Text segment: Begin

IT WAS great theatre. The best, outside Biblical epics for which the miracle of instant global communication had unfortunately not been invented. Not just one nation, but the world held in thrall to the words of a single man thrust into near messianic adoration by the process, with all its faults, of democratic election. And now the world waits for the miracle that will, or will not, be Barack Obama’s presidency.
No wonder the new President sought to lower dangerously rocketing expectations with a wisely-judged, sobering assessment of the task ahead. At the same time, he did not disappoint those Americans who believe their country under Obama has a chance to emerge triumphant from the “gathering clouds and raging storms” at home into a world more comfortable, and safer, than it was when having to live with the global bully that the United States had become.

Text segment: End
Records: Begin

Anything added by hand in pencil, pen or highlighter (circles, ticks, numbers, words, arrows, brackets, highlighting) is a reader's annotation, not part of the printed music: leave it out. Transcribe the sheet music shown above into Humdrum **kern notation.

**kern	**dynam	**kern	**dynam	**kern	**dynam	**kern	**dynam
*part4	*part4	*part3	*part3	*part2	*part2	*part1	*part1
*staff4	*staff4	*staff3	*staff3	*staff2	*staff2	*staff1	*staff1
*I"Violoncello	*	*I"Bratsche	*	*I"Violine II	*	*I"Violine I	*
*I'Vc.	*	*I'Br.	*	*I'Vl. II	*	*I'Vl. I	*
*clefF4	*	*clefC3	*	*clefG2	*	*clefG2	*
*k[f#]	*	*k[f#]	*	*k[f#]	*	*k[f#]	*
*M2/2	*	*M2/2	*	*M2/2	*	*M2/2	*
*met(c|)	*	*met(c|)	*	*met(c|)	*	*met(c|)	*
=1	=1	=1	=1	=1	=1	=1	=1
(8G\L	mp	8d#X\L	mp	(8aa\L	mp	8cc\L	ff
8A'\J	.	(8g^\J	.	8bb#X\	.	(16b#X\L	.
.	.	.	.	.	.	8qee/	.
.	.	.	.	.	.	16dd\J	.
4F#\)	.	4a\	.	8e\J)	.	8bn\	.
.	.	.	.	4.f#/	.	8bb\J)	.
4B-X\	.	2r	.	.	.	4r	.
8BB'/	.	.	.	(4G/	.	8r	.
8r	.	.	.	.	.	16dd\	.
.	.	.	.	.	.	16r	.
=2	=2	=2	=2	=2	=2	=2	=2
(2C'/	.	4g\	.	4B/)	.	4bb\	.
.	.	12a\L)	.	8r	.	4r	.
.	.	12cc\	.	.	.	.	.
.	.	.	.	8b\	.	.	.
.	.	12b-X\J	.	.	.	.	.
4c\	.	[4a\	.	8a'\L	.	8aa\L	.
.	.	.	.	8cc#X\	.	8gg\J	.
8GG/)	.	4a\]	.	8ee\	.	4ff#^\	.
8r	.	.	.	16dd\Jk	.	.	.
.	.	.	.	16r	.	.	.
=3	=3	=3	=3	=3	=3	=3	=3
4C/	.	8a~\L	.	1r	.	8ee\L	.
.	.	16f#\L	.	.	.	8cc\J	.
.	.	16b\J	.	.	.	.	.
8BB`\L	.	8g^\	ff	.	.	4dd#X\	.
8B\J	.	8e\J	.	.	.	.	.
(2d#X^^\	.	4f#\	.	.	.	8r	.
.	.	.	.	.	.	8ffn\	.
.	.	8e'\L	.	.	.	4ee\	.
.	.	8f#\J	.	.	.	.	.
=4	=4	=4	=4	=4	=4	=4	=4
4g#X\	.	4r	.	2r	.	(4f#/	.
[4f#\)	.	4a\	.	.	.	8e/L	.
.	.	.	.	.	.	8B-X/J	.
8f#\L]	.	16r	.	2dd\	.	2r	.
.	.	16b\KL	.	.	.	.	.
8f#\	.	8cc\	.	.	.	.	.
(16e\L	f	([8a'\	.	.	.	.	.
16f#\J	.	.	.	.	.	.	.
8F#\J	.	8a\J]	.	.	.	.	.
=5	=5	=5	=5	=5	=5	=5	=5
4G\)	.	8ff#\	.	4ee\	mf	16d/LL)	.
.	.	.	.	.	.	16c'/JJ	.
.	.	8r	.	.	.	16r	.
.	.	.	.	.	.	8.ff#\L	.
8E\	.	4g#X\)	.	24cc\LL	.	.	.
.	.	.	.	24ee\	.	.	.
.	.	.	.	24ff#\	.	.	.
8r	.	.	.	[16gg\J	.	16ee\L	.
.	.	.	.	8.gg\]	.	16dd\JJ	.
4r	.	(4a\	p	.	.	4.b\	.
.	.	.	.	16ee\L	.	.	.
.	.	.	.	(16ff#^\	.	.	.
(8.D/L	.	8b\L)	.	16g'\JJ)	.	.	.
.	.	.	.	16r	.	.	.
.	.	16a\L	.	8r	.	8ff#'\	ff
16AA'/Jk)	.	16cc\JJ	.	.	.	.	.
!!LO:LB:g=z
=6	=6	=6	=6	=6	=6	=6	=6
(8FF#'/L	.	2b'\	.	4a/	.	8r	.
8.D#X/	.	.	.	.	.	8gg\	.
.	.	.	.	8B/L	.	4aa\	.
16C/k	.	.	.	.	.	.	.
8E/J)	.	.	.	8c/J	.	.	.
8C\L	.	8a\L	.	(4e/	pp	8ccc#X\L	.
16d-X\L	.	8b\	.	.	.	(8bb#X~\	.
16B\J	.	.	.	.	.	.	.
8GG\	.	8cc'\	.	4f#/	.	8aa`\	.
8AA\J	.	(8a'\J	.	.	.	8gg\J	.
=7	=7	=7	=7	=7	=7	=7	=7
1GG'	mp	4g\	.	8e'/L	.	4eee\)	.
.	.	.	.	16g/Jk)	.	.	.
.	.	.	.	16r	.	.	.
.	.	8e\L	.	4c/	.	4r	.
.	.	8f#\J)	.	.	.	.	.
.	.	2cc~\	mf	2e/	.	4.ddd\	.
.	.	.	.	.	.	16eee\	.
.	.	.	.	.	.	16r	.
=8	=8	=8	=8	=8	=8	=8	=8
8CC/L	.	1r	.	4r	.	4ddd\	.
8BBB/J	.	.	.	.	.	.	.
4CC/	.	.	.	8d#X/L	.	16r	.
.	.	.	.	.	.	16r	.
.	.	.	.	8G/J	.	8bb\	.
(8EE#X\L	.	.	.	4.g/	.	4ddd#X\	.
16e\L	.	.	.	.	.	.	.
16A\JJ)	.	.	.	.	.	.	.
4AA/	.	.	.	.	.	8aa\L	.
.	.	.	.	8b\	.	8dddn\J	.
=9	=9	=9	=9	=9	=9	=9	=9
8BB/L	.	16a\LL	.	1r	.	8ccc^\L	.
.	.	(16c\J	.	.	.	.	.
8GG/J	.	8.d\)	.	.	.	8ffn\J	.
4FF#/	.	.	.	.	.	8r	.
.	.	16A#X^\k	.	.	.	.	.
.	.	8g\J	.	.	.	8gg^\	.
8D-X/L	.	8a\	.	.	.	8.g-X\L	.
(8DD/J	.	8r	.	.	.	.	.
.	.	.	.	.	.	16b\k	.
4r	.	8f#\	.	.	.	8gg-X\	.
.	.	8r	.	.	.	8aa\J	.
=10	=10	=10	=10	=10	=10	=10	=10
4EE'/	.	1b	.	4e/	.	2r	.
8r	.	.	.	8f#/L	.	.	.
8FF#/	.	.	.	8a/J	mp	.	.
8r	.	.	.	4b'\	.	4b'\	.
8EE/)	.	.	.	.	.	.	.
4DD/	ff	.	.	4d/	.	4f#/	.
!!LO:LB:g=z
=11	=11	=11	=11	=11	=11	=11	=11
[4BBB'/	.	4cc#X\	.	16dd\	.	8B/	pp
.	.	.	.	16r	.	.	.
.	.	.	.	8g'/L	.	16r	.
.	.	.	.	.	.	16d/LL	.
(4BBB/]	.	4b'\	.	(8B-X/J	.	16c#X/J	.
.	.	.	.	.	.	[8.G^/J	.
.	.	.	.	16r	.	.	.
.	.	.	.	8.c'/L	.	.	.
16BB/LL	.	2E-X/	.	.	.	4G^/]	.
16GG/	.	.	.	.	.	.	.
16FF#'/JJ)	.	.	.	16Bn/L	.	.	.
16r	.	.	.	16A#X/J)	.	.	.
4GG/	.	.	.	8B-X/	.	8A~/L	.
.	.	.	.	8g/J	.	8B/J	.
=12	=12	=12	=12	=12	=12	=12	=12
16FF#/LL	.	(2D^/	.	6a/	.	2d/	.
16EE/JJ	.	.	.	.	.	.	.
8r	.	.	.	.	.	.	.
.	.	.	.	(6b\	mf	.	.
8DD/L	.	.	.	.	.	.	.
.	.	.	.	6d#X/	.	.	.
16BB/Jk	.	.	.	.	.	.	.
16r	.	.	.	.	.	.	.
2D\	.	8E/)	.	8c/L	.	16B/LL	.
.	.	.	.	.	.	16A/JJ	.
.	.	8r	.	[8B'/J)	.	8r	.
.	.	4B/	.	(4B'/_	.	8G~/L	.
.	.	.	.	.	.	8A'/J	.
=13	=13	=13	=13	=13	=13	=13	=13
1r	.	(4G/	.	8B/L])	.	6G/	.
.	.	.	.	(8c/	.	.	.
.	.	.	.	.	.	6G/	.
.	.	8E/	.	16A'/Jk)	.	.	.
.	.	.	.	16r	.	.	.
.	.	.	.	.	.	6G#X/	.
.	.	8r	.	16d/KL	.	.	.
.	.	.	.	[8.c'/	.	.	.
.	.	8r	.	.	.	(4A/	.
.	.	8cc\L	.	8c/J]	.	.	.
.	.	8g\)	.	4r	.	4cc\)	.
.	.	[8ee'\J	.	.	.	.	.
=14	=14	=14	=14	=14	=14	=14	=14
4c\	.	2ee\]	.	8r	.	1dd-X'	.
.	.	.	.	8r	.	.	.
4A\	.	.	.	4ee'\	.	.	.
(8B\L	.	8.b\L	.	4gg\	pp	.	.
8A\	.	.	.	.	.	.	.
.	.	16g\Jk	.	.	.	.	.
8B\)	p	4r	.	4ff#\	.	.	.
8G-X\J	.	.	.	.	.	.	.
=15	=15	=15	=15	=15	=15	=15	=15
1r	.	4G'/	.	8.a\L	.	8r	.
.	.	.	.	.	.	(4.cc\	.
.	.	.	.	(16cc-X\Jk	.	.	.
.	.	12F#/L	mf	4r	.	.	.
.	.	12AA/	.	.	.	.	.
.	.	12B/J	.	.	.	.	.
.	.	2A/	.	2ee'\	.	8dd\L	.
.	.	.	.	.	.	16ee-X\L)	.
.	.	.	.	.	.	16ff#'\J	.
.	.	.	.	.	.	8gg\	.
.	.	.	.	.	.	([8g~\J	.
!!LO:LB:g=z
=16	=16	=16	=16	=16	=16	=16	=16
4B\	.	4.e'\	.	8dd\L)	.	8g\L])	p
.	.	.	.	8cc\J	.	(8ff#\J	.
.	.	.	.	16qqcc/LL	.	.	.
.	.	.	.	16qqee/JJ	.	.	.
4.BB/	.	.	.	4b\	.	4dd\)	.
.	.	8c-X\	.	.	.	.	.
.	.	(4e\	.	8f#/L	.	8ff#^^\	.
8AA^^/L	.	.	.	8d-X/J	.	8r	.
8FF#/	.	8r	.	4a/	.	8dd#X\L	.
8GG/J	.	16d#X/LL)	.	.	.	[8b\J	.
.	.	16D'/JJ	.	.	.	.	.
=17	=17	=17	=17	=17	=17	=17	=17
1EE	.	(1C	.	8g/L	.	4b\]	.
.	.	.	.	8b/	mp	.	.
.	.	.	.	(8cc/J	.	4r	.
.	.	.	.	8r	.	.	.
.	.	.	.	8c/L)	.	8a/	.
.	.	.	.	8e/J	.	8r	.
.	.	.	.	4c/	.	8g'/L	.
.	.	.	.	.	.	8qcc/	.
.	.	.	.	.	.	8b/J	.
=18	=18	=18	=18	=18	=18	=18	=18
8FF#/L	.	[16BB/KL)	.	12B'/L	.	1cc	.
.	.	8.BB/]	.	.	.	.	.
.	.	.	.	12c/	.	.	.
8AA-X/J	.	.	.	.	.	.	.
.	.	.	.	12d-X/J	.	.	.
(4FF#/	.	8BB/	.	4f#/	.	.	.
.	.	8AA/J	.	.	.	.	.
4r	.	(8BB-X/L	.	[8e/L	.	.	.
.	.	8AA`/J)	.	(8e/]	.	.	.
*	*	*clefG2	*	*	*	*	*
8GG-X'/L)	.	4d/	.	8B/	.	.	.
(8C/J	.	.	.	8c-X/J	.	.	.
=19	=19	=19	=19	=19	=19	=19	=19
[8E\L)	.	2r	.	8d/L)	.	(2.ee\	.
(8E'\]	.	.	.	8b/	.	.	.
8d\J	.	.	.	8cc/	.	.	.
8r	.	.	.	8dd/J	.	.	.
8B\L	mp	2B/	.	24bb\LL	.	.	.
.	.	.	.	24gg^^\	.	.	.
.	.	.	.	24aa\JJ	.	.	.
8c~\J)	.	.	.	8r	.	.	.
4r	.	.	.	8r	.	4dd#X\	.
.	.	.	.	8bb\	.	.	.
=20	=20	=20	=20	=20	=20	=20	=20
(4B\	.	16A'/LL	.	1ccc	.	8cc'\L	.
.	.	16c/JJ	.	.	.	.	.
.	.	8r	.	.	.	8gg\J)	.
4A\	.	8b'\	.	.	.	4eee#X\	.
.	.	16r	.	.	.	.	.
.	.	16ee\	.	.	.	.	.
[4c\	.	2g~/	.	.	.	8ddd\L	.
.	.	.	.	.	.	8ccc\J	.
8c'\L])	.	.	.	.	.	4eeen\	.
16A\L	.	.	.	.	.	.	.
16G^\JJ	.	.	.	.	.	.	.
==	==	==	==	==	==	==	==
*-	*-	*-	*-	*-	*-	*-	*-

Records: End

## Questions
a - In the passage on Obama's presidency, what did the new President try to lower with his assessment of the task ahead?
b - List every phrase in the passage on Obama's presidency that uses the word "world."
c - Continue the passage on Obama's presidency from its last sentence.
Nothing in the records is needed here.

## Answer section
a - Dangerously rocketing expectations.

b -
- "the world held in thrall to the words of a single man"
- "the world waits for the miracle"
- "a world more comfortable, and safer"

c -
That President Obama’s inaugural speech confirmed his centrist positioning – underpinned by the profile of his leading aides – should have come as no surprise. Yet there can be no doubt that a line has been drawn, burying the toxic economic values and paranoid foreign policy of the George W Bush presidency. Almost 30 years after Ronald Reagan, with the inestimable support of Margaret Thatcher, rang the death-knell for the post-war principles of the New Deal, Mr Obama has now read the last rites over a legacy of conservative politics that have distorted, corrupted and brutalised the agenda in the western world for a generation.
That a black man now sits in the White House carries an epoch-making narrative about America’s own journey, not only from the days of slavery but within the lifetime of black people who still bear the memories and scars of endemic racism. That prejudice, still deep-seated within America, will not disappear overnight. But the election of an African American is a powerfully symbolic rejection of racial injustice.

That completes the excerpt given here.